**Instructions for the task:**
The whole listing needs retyping exactly; keep the pictures out of it.

**Provided records:**

------------

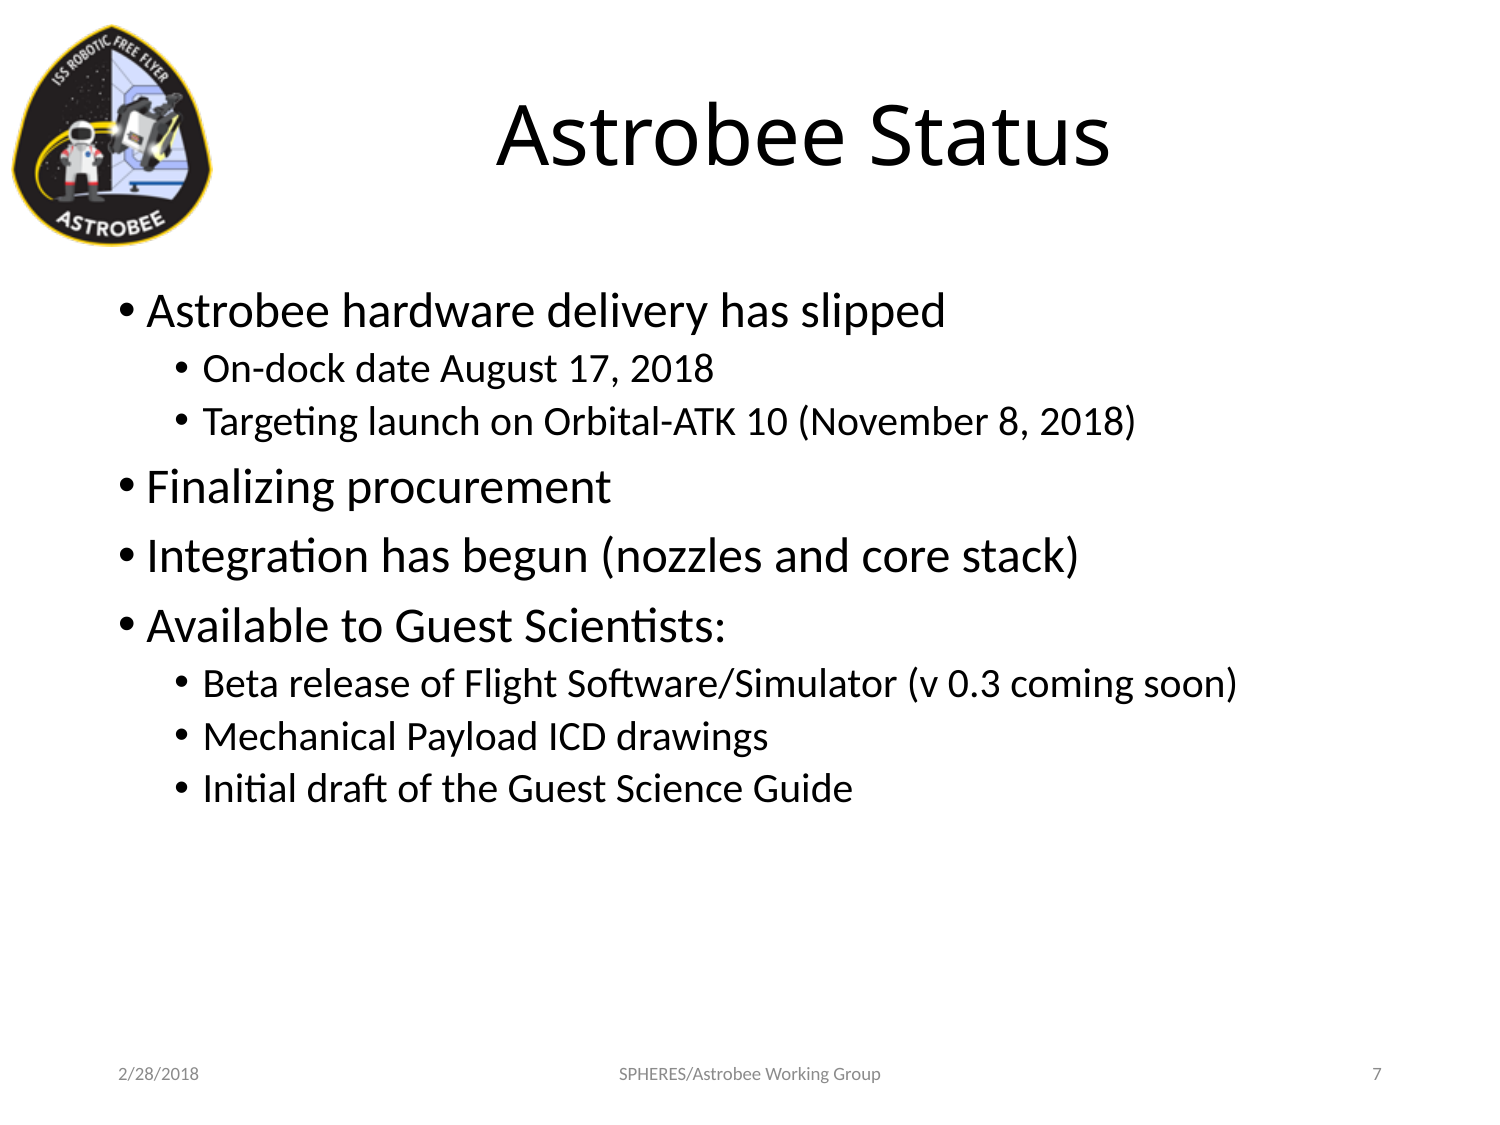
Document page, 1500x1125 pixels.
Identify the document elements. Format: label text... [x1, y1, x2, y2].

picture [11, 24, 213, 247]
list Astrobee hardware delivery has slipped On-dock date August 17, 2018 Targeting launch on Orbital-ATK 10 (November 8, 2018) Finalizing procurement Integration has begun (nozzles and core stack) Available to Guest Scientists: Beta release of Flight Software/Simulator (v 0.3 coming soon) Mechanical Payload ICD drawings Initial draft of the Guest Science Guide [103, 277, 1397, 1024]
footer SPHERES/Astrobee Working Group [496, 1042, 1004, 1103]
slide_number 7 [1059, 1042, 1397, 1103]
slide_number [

------------

**Result:**
Document page, 1500x1125 pixels.
Identify the document elements. Format: label text... [x1, y1, x2, y2].

picture [11, 24, 213, 247]
list Astrobee hardware delivery has slipped On-dock date August 17, 2018 Targeting launch on Orbital-ATK 10 (November 8, 2018) Finalizing procurement Integration has begun (nozzles and core stack) Available to Guest Scientists: Beta release of Flight Software/Simulator (v 0.3 coming soon) Mechanical Payload ICD drawings Initial draft of the Guest Science Guide [103, 277, 1397, 1024]
footer SPHERES/Astrobee Working Group [496, 1042, 1004, 1103]
slide_number 7 [1059, 1042, 1397, 1103]
slide_number [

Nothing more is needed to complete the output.